Clevenger’s lab used an HDAC6 inhibitor, a compound that inhibits a protein related to prolactin, to significantly suppress tumor development in preclinical models of ER-positive breast cancer in related research published in Endocrinology and featured prominently on the journal’s website as the Featured Article for a week.

Clevenger has previously slowed the development of breast cancer successfully in the lab by deactivating Stat5—the genetic pathway necessary for prolactin production. As part of the new study, the team discovered that Stat5’s prolactin-regulating activity is based on both the enzyme histone deacetylase-6 (HDAC6) and the gene HMGN2.

They also found that the estrogen receptor (ER), a hormone widely thought to affect breast cancer growth, interacted more with Stat5 almost exclusively at sites where HMGN2 and HDAC6 were also present.

This means that the prolactin and estrogen receptors can function together to initiate the growth of breast cancer by activating Stat5. The use of an HDAC6 inhibitor in the treatment of ER-positive breast cancer cells significantly slowed tumor development.

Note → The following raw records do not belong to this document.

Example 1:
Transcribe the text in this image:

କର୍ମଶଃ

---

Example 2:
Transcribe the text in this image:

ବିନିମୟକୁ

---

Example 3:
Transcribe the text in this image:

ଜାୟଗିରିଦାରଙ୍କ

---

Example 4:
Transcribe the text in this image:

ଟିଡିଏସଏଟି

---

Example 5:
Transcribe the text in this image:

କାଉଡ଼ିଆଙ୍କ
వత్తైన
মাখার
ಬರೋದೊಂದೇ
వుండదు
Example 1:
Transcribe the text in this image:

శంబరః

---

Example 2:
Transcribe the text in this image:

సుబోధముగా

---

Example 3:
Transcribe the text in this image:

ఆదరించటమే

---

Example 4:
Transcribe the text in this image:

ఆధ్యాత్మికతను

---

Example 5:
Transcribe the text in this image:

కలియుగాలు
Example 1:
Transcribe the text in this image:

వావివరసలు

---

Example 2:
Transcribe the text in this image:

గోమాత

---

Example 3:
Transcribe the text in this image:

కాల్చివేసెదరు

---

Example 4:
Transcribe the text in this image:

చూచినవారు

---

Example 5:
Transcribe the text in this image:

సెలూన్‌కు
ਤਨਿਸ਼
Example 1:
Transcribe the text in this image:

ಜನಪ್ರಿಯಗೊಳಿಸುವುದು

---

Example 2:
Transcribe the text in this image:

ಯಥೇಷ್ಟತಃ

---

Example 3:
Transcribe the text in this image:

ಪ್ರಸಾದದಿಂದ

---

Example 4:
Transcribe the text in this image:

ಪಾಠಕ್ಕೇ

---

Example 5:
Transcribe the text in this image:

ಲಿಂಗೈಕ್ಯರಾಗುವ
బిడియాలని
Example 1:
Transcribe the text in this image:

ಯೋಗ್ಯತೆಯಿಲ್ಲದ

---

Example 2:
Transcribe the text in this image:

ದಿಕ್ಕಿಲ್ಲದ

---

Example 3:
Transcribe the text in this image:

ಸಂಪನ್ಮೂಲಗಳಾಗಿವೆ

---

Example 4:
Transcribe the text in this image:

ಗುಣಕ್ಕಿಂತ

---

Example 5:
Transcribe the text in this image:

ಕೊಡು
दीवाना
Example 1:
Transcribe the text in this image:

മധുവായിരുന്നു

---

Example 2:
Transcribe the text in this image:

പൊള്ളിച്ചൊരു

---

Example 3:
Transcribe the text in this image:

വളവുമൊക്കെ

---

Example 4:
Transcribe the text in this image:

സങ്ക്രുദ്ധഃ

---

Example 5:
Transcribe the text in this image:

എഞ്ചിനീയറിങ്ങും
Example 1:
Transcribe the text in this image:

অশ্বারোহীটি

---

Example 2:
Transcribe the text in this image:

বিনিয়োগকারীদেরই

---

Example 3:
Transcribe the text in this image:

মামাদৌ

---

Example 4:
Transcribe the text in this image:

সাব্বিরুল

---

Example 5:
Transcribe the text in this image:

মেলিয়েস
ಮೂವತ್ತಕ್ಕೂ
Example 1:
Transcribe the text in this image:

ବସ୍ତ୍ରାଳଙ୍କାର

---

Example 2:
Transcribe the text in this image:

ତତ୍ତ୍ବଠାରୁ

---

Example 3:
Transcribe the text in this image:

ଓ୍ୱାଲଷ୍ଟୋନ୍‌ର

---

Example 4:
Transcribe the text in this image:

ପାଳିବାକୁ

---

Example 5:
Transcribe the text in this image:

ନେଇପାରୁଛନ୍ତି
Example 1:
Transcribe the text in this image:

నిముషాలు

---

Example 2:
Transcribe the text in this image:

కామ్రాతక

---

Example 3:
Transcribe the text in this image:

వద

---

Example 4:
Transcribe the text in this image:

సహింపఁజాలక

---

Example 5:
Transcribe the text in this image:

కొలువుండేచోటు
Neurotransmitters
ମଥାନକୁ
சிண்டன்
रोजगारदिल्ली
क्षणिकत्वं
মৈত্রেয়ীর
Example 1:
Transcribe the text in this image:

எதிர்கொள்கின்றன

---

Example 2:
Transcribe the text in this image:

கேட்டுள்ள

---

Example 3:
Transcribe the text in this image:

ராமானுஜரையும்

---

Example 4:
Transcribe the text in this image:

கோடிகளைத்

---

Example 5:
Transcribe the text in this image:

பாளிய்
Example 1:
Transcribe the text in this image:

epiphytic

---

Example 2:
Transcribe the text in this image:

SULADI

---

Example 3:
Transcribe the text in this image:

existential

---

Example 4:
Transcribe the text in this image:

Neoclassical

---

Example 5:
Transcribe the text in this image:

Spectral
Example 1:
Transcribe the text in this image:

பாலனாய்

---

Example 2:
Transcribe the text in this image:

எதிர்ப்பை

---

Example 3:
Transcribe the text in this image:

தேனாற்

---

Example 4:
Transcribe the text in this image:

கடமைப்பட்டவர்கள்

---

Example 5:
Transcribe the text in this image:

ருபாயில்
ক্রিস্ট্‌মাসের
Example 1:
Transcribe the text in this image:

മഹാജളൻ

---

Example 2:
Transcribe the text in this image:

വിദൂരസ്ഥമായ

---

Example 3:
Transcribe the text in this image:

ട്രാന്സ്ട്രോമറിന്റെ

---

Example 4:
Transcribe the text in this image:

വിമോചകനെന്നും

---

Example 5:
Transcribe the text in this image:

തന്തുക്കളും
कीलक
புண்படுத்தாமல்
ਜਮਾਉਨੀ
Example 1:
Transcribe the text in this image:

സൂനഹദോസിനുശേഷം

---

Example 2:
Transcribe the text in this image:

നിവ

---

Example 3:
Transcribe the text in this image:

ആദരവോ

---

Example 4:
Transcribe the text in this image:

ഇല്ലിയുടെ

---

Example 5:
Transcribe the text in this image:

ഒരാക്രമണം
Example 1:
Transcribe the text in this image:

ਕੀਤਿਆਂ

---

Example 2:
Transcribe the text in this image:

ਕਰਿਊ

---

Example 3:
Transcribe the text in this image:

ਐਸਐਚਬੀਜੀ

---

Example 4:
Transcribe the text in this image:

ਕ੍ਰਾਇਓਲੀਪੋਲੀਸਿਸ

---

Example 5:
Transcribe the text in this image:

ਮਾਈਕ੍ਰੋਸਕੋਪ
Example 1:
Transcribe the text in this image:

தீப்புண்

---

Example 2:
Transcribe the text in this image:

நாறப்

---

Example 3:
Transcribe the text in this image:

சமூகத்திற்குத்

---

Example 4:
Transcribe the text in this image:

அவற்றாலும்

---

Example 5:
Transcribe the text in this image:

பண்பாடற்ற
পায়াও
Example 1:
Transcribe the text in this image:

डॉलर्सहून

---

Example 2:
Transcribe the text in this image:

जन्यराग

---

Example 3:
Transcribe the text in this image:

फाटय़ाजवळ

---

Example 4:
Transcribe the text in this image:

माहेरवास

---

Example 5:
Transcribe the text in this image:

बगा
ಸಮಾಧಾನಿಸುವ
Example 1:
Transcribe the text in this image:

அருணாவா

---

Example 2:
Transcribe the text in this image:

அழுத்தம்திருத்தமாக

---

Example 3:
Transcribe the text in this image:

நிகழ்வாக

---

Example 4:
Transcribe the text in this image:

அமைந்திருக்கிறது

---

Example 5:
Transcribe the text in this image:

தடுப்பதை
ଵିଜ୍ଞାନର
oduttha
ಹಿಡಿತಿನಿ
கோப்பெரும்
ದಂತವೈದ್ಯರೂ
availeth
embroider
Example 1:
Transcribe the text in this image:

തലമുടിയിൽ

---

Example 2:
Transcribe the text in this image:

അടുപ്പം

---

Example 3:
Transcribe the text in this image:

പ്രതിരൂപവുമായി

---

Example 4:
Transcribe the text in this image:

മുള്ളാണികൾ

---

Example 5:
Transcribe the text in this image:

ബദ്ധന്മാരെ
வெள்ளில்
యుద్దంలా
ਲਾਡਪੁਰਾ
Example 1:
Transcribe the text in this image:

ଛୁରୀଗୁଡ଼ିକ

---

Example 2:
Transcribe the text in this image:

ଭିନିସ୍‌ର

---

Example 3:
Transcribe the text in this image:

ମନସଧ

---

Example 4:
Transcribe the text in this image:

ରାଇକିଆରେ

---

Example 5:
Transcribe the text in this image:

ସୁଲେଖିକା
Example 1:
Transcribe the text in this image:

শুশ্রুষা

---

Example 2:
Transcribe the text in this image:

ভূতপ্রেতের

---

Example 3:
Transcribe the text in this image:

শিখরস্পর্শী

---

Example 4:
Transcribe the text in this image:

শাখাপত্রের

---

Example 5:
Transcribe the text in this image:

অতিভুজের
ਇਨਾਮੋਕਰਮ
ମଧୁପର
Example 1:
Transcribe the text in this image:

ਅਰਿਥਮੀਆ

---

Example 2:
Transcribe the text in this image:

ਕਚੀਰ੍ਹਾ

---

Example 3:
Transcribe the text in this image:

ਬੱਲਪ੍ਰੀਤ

Global analysis of gene expression again revealed that prolactin is closely associated with breast cancer growth and could be subdued by treatment with an HDAC6 inhibitor.”

Charles Clevenger, Associate Director, Precision Oncology, Virginia Commonwealth University

Clevenger has devoted a considerable part of his scientific career to determining how prolactin can play a role in the development and progression of breast tumors. He intends to research and improve breast cancer drugs using prolactin as a primary target in future trials.